A few songs in and the experience of the pink lights and arm swinging by the singer, who apparently sounds just like Frank and from my p.o.v not knowing how Frank sounds could have been Frank, was vastly improved by reading a Philip Roth book: The Facts.
On the page, slightly tricky in the low light of this theatre, I read Roth’s descriptions of an Alcatraz marriage that wrecked ten years of his life and had to be equally trying for the other party, while on stage the joviality blasts on. I can manage this music as long as I don’t actually look at it, which is unfortunate because the very animated conductor is pulling some bendy moves with his lower body and every now and again swings around picks up a trumpet and parps it out beautifully across the auditorium while swaying his belly.
There’s a robust trombone player on the right, whose trombone wails affectionately. The audience swing their curls. The man beside me appears to have poor control of his plump left knee, which keeps visiting my seat and clanking in to my bone. He has binoculars. What’s he looking at? Close up of fingers on the trumpet. How can he handle a closeup on the pink lights when I’m a-dizzy up here in the distance?
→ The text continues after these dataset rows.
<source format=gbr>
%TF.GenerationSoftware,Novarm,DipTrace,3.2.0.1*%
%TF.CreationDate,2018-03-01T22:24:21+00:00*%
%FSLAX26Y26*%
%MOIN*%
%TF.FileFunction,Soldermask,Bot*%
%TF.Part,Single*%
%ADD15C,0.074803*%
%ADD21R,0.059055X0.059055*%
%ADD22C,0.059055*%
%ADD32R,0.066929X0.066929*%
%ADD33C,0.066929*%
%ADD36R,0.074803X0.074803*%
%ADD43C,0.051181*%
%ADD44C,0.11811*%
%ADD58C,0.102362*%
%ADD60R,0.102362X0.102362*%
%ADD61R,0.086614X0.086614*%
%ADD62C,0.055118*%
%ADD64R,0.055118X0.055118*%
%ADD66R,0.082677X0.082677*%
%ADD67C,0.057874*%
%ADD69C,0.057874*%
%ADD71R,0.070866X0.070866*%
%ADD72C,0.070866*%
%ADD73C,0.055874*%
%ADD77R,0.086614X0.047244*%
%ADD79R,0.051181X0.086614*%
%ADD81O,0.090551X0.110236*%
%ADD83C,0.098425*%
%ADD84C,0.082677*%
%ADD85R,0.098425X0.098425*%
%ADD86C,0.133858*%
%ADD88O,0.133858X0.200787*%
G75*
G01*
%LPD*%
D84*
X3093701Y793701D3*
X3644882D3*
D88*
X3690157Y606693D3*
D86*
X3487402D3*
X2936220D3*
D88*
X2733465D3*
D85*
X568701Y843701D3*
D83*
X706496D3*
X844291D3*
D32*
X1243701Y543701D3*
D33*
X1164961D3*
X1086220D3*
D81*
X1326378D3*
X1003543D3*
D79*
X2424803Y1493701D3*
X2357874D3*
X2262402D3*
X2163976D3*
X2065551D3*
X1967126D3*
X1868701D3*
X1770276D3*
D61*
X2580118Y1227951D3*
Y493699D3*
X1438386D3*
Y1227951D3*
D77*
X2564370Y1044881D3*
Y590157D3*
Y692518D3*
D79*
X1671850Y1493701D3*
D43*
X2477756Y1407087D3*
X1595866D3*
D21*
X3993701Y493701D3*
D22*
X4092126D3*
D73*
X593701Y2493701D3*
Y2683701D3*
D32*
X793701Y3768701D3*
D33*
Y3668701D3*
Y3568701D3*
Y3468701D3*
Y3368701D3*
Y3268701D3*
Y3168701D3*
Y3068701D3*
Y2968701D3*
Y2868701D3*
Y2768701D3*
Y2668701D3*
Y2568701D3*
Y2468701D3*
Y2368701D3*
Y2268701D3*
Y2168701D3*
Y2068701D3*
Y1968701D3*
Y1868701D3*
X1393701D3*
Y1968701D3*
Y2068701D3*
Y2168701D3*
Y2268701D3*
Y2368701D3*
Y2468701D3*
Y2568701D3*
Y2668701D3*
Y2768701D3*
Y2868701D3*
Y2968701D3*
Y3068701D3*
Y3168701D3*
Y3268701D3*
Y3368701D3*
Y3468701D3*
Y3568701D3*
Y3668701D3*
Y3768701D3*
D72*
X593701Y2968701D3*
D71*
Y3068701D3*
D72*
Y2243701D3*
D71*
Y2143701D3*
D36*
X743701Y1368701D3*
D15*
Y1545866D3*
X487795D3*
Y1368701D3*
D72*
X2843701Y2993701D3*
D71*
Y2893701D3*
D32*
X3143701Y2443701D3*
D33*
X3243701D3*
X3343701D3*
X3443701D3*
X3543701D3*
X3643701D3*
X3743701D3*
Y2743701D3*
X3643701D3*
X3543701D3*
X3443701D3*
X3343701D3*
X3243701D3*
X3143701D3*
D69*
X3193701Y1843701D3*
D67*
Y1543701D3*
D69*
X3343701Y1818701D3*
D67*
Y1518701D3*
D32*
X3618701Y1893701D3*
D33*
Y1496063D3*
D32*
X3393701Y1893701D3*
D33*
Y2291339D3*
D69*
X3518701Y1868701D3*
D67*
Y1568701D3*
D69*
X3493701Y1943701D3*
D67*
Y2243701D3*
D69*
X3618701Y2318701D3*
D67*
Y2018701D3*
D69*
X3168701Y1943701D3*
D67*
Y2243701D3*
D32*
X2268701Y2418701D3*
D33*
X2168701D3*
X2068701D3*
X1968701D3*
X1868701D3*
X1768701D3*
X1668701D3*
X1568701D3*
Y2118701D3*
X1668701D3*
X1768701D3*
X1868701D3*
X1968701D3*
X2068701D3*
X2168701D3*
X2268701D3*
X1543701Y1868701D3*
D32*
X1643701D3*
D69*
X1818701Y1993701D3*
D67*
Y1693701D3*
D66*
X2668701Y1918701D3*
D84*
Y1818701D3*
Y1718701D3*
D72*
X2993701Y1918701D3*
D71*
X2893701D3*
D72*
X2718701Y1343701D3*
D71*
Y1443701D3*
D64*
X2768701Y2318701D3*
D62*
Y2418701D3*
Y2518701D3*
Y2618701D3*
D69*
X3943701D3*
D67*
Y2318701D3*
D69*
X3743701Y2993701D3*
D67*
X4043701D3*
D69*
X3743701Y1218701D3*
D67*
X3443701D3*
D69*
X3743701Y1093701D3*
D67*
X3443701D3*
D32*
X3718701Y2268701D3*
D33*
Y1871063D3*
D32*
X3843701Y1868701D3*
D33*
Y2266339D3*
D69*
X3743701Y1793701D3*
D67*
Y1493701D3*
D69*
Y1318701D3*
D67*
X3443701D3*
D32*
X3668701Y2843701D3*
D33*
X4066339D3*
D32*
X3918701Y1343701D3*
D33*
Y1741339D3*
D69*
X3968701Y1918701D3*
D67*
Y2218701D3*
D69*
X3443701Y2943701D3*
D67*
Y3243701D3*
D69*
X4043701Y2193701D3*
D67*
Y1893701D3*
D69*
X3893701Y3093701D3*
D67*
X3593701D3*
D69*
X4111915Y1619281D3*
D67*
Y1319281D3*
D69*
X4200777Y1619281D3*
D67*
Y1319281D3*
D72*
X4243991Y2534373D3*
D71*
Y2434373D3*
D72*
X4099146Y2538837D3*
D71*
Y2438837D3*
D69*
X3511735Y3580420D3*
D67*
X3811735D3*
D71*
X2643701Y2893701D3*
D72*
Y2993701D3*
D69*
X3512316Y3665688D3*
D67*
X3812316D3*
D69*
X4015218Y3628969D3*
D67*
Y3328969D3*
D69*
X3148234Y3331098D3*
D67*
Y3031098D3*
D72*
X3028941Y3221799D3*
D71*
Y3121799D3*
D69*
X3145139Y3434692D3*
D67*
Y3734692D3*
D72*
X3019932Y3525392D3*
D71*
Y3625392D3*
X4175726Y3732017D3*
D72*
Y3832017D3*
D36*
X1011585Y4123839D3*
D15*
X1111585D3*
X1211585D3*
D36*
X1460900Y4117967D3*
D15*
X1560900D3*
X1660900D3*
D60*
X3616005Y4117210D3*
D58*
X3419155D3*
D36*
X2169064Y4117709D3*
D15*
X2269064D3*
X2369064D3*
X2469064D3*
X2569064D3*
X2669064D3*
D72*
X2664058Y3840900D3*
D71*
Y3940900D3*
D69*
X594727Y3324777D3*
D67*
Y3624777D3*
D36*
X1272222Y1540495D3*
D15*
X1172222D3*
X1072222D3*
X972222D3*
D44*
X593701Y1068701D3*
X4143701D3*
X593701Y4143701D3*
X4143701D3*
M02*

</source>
I’m more of a Shostakovitch gal and it’s sad that the place is hopping yetlast year at the CBC Radio Orchestra Shostakovitch 100 series the theatre was rattling like a half empty biscuit tin.
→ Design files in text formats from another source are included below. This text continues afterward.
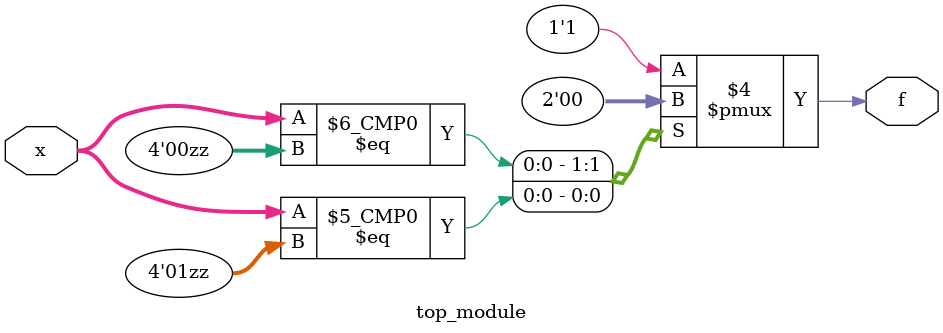
<source format=sv>
module top_module (
	input [4:1] x,
	output logic f
);

always_comb begin
	case (x)
		4'b00??: f = 0;
		4'b01??: f = 0;
		4'b11??: f = 1;
		default:  f = 1;
	endcase
end

endmodule

</source>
The man with the poor knee control is taking a break on the binocs, he wants to know what I am reading. He shrugs. Who is he? He mouthes. More blather from the Frank singer takes care of it. Up go the binocs.
The content of the book and music seemed an unlikely pairing until I wondered afterward if Frank Sinatra’s music was likely the soundtrack to the demise of most marriages.
Having been raised on Boy George it may explain why marriage has never held any remote appeal.